| What you should do |
The output should match, line for line, the records from the line containing "文茜的世界周報 Sisy's World News臉書）" through the line containing "ne někde v půlce.", with every picture left out.

| Entries provided |
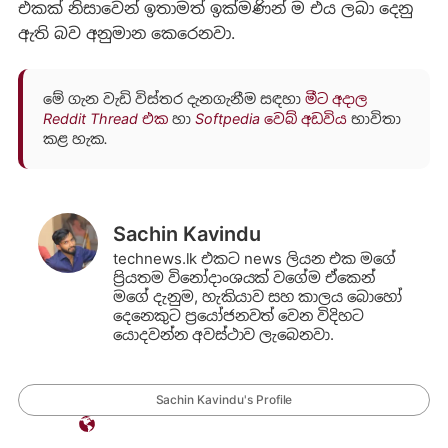
එකක් නිසාවෙන් ඉතාමත් ඉක්මණින් ම එය ලබා දෙනු
ඇති බව අනුමාන කෙරෙනවා.
මේ ගැන වැඩි විස්තර දැනගැනීම සඳහා
මීට අදාල
Reddit Thread එක
හා
Softpedia වෙබ් අඩවිය
භාවිතා
කළ හැක.
Sachin Kavindu
technews.lk එකට news ලියන එක මගේ
ප්‍රියතම විනෝදාංශයක් වගේම ඒකෙන්
මගේ දැනුම, හැකියාව සහ කාලය බොහෝ
දෙනෙකුට ප්‍රයෝජනවත් වෙන විදිහට
යොදවන්න අවස්ථාව ලැබෙනවා.
Sachin Kavindu's Profile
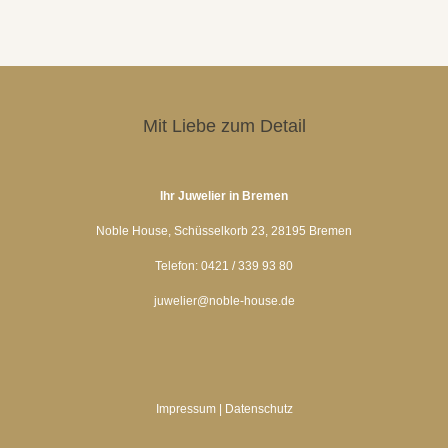
06 Juli, 2021
Mit Liebe zum Detail
Ihr Juwelier in Bremen
Noble House, Schüsselkorb 23, 28195 Bremen
Telefon: 0421 / 339 93 80
juwelier@noble-house.de
Impressum
|
Datenschutz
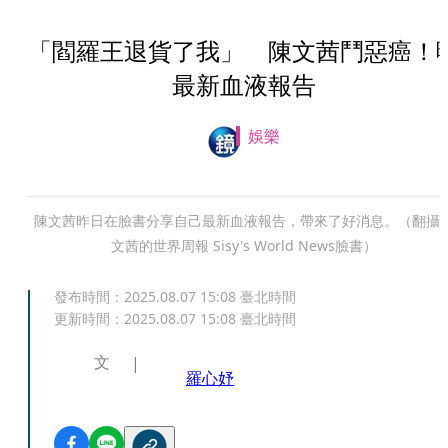
「閻羅王退貨了我」 陳文茜鬥惡癌！
最新血液報告
娛樂
陳文茜昨日在臉書分享自己最新血液報告，帶來了好消息。（翻攝
文茜的世界周報 Sisy's World News臉書）
發布時間：
2025.08.07 15:08
臺北時間
更新時間：
2025.08.07 15:08
臺北時間
文
羅心妤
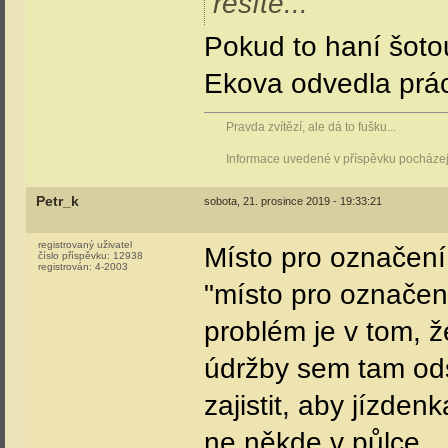
řešíte...
Pokud to haní šoto
Ekova odvedla práci
Pravda zvítězí, ale dá to fušku...
Informace uvedené v příspěvku pocházejí
Petr_k
sobota, 21. prosince 2019 - 19:33:21
registrovaný uživatel
Místo pro označení 
číslo příspěvku:
12938
registrován:
4-2003
"místo pro označen
problém je v tom, 
údržby sem tam ods
zajistit, aby jízde
ne někde v půlce.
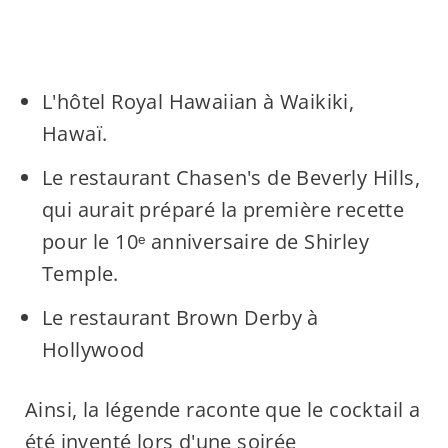
L'hôtel Royal Hawaiian à Waikiki,
Hawaï.
Le restaurant Chasen's de Beverly Hills,
qui aurait préparé la première recette
pour le 10ᵉ anniversaire de Shirley
Temple.
Le restaurant Brown Derby à
Hollywood
Ainsi, la légende raconte que le cocktail a
été inventé lors d'une soirée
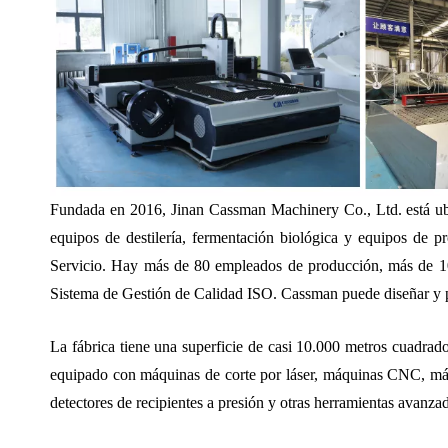
Fundada en 2016, Jinan Cassman Machinery Co., Ltd. está ubi
equipos de destilería, fermentación biológica y equipos de 
Servicio. Hay más de 80 empleados de producción, más de 10 
Sistema de Gestión de Calidad ISO. Cassman puede diseñar y 
La fábrica tiene una superficie de casi 10.000 metros cuadrad
equipado con máquinas de corte por láser, máquinas CNC, máq
detectores de recipientes a presión y otras herramientas avanz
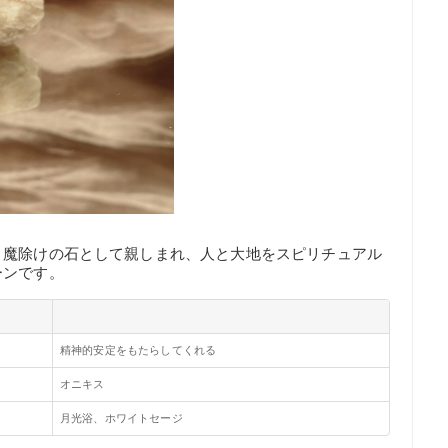
、魔除けの石として親しまれ、人と大地をスピリチュアル
ーンです。
精神的安定をもたらしてくれる
オニキス
月光浴、ホワイトセージ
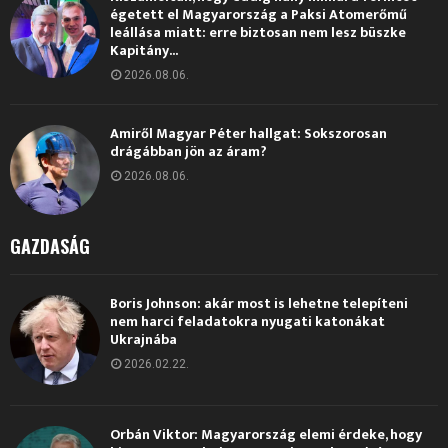
égetett el Magyarország a Paksi Atomerőmű
leállása miatt: erre biztosan nem lesz büszke
Kapitány...
2026.08.06.
Amiről Magyar Péter hallgat: Sokszorosan
drágábban jön az áram?
2026.08.06.
GAZDASÁG
Boris Johnson: akár most is lehetne telepíteni
nem harci feladatokra nyugati katonákat
Ukrajnába
2026.02.22.
Orbán Viktor: Magyarország elemi érdeke, hogy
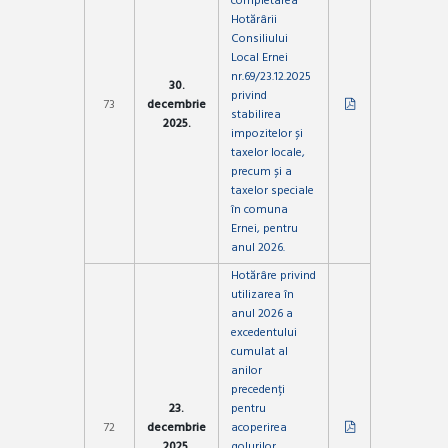
completarea
Hotărârii
Consiliului
Local Ernei
nr.69/23.12.2025
30.
privind
73
decembrie
stabilirea
2025.
impozitelor și
taxelor locale,
precum și a
taxelor speciale
în comuna
Ernei, pentru
anul 2026.
Hotărâre privind
utilizarea în
anul 2026 a
excedentului
cumulat al
anilor
precedenți
23.
pentru
72
decembrie
acoperirea
2025.
golurilor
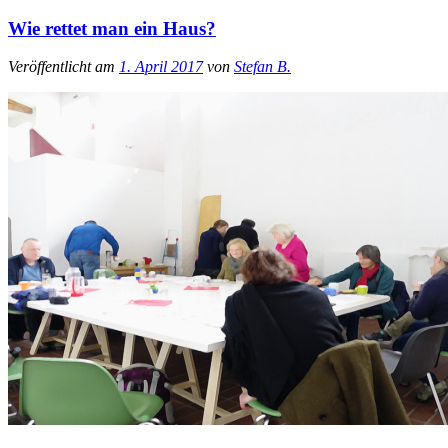
Wie rettet man ein Haus?
Veröffentlicht am
1. April 2017
von
Stefan B.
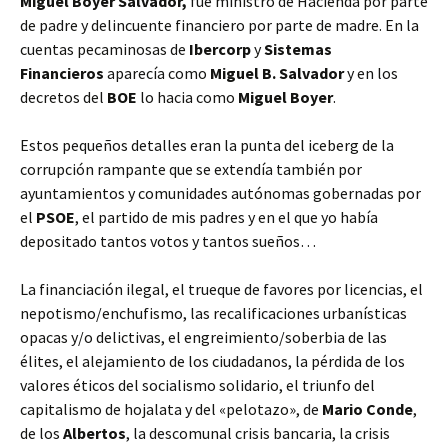
Miguel
Boyer Salvador,
fue ministro de Hacienda por parte
de padre y delincuente financiero por parte de madre. En la
cuentas pecaminosas de
Ibercorp
y
Sistemas
Financieros
aparecía como
Miguel B. Salvador
y en los
decretos del
BOE
lo hacia como
Miguel Boyer
.
Estos pequeños detalles eran la punta del iceberg de la
corrupción rampante que se extendía también por
ayuntamientos y comunidades autónomas gobernadas por
el
PSOE
, el partido de mis padres y en el que yo había
depositado tantos votos y tantos sueños…
La financiación ilegal, el trueque de favores por licencias, el
nepotismo/enchufismo, las recalificaciones urbanísticas
opacas y/o delictivas, el engreimiento/soberbia de las
élites, el alejamiento de los ciudadanos, la pérdida de los
valores éticos del socialismo solidario, el triunfo del
capitalismo de hojalata y del «pelotazo», de
Mario Conde
,
de los
Albertos
, la descomunal crisis bancaria, la crisis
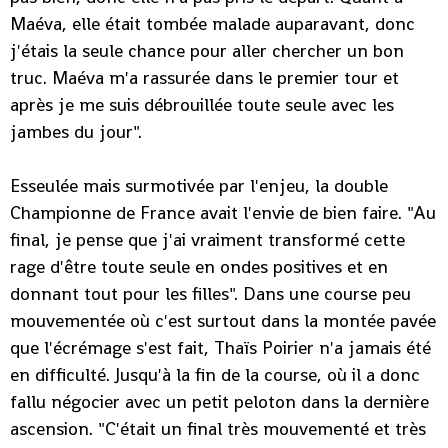
Maéva, elle était tombée malade auparavant, donc
j'étais la seule chance pour aller chercher un bon
truc. Maéva m'a rassurée dans le premier tour et
après je me suis débrouillée toute seule avec les
jambes du jour".
Esseulée mais surmotivée par l'enjeu, la double
Championne de France avait l'envie de bien faire. "Au
final, je pense que j'ai vraiment transformé cette
rage d'être toute seule en ondes positives et en
donnant tout pour les filles". Dans une course peu
mouvementée où c'est surtout dans la montée pavée
que l'écrémage s'est fait, Thaïs Poirier n'a jamais été
en difficulté. Jusqu'à la fin de la course, où il a donc
fallu négocier avec un petit peloton dans la dernière
ascension. "C'était un final très mouvementé et très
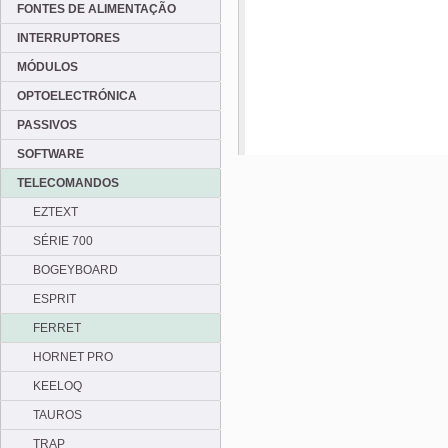
FONTES DE ALIMENTAÇÃO
INTERRUPTORES
MÓDULOS
OPTOELECTRÓNICA
PASSIVOS
SOFTWARE
TELECOMANDOS
EZTEXT
SÉRIE 700
BOGEYBOARD
ESPRIT
FERRET
HORNET PRO
KEELOQ
TAUROS
TRAP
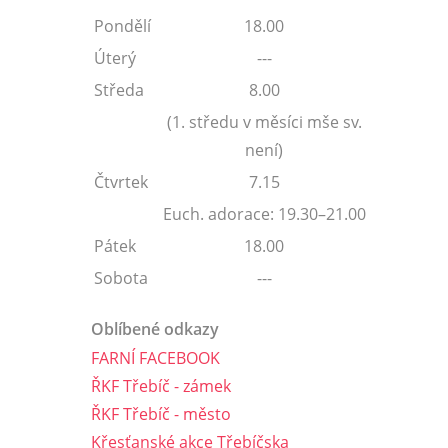
Pondělí
18.00
Úterý
---
Středa
8.00
(1. středu v měsíci mše sv.
není)
Čtvrtek
7.15
Euch. adorace: 19.30–21.00
Pátek
18.00
Sobota
---
Oblíbené odkazy
FARNÍ FACEBOOK
ŘKF Třebíč - zámek
ŘKF Třebíč - město
Křesťanské akce Třebíčska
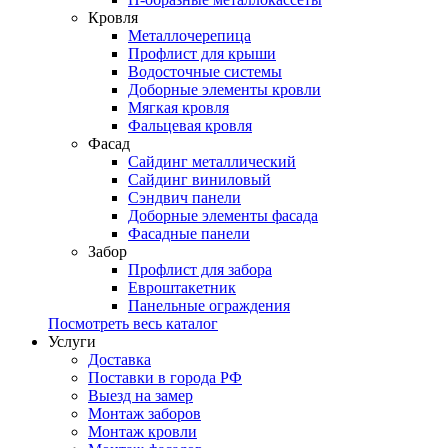
Кровля
Металлочерепица
Профлист для крыши
Водосточные системы
Доборные элементы кровли
Мягкая кровля
Фальцевая кровля
Фасад
Сайдинг металлический
Сайдинг виниловый
Сэндвич панели
Доборные элементы фасада
Фасадные панели
Забор
Профлист для забора
Евроштакетник
Панельные ограждения
Посмотреть весь каталог
Услуги
Доставка
Поставки в города РФ
Выезд на замер
Монтаж заборов
Монтаж кровли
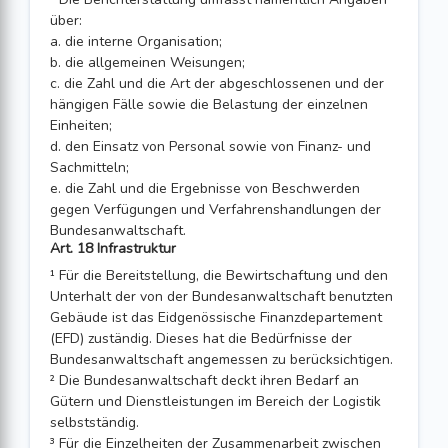
über:
a. die interne Organisation;
b. die allgemeinen Weisungen;
c. die Zahl und die Art der abgeschlossenen und der
hängigen Fälle sowie die Belastung der einzelnen
Einheiten;
d. den Einsatz von Personal sowie von Finanz- und
Sachmitteln;
e. die Zahl und die Ergebnisse von Beschwerden
gegen Verfügungen und Verfah­renshandlungen der
Bundesanwaltschaft.
Art. 18 Infrastruktur
¹ Für die Bereitstellung, die Bewirtschaftung und den
Unterhalt der von der Bundes­anwaltschaft benutzten
Gebäude ist das Eidgenössische Finanzdepartement
(EFD) zuständig. Dieses hat die Bedürfnisse der
Bundesanwaltschaft angemessen zu be­rücksichtigen.
² Die Bundesanwaltschaft deckt ihren Bedarf an
Gütern und Dienstleistungen im Bereich der Logistik
selbstständig.
³ Für die Einzelheiten der Zusammenarbeit zwischen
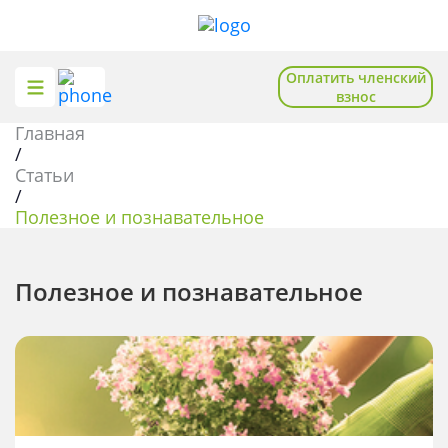
Оплатить членский
взнос
Главная
О союзе
Общественная приемная
/
Статьи
Отделения
Помощь садоводам
/
Полезное и познавательное
Новости
Полезное и познавательное
База знаний
Полезное и познавательное
Записаться на приём
Вступить в союз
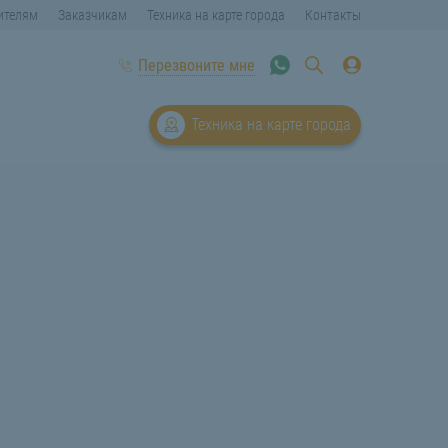
ителям
Заказчикам
Техника на карте города
Контакты
Перезвоните мне
Техника на карте города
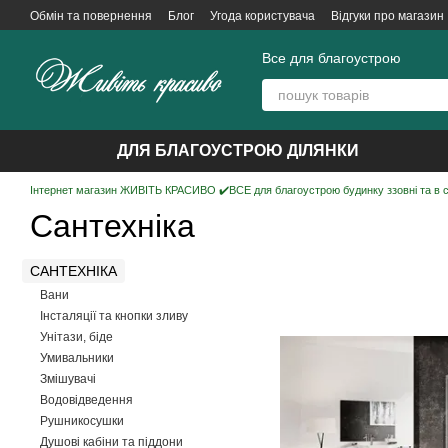
Перейти до основного контенту
Обмін та повернення
Блог
Угода користувача
Відгуки про магазин
Все для благоустрою
ДЛЯ БЛАГОУСТРОЮ ДІЛЯНКИ
Інтернет магазин ЖИВІТЬ КРАСИВО ✔️ВСЕ для благоустрою будинку ззовні та в 
Сантехніка
САНТЕХНІКА
Вани
Інсталяції та кнопки зливу
Унітази, біде
Умивальники
Змішувачі
Водовідведення
Рушникосушки
Душові кабіни та піддони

| The answer |
文茜的世界周報 Sisy's World News臉書）
發布時間：
2025.08.07 15:08
臺北時間
更新時間：
2025.08.07 15:08
臺北時間
文
羅心妤
řešíte...
Pokud to haní šoto
Ekova odvedla práci
Pravda zvítězí, ale dá to fušku...
Informace uvedené v příspěvku pocházejí
Petr_k
sobota, 21. prosince 2019 - 19:33:21
registrovaný uživatel
Místo pro označení 
číslo příspěvku:
12938
registrován:
4-2003
"místo pro označen
problém je v tom, 
údržby sem tam ods
zajistit, aby jízde
ne někde v půlce.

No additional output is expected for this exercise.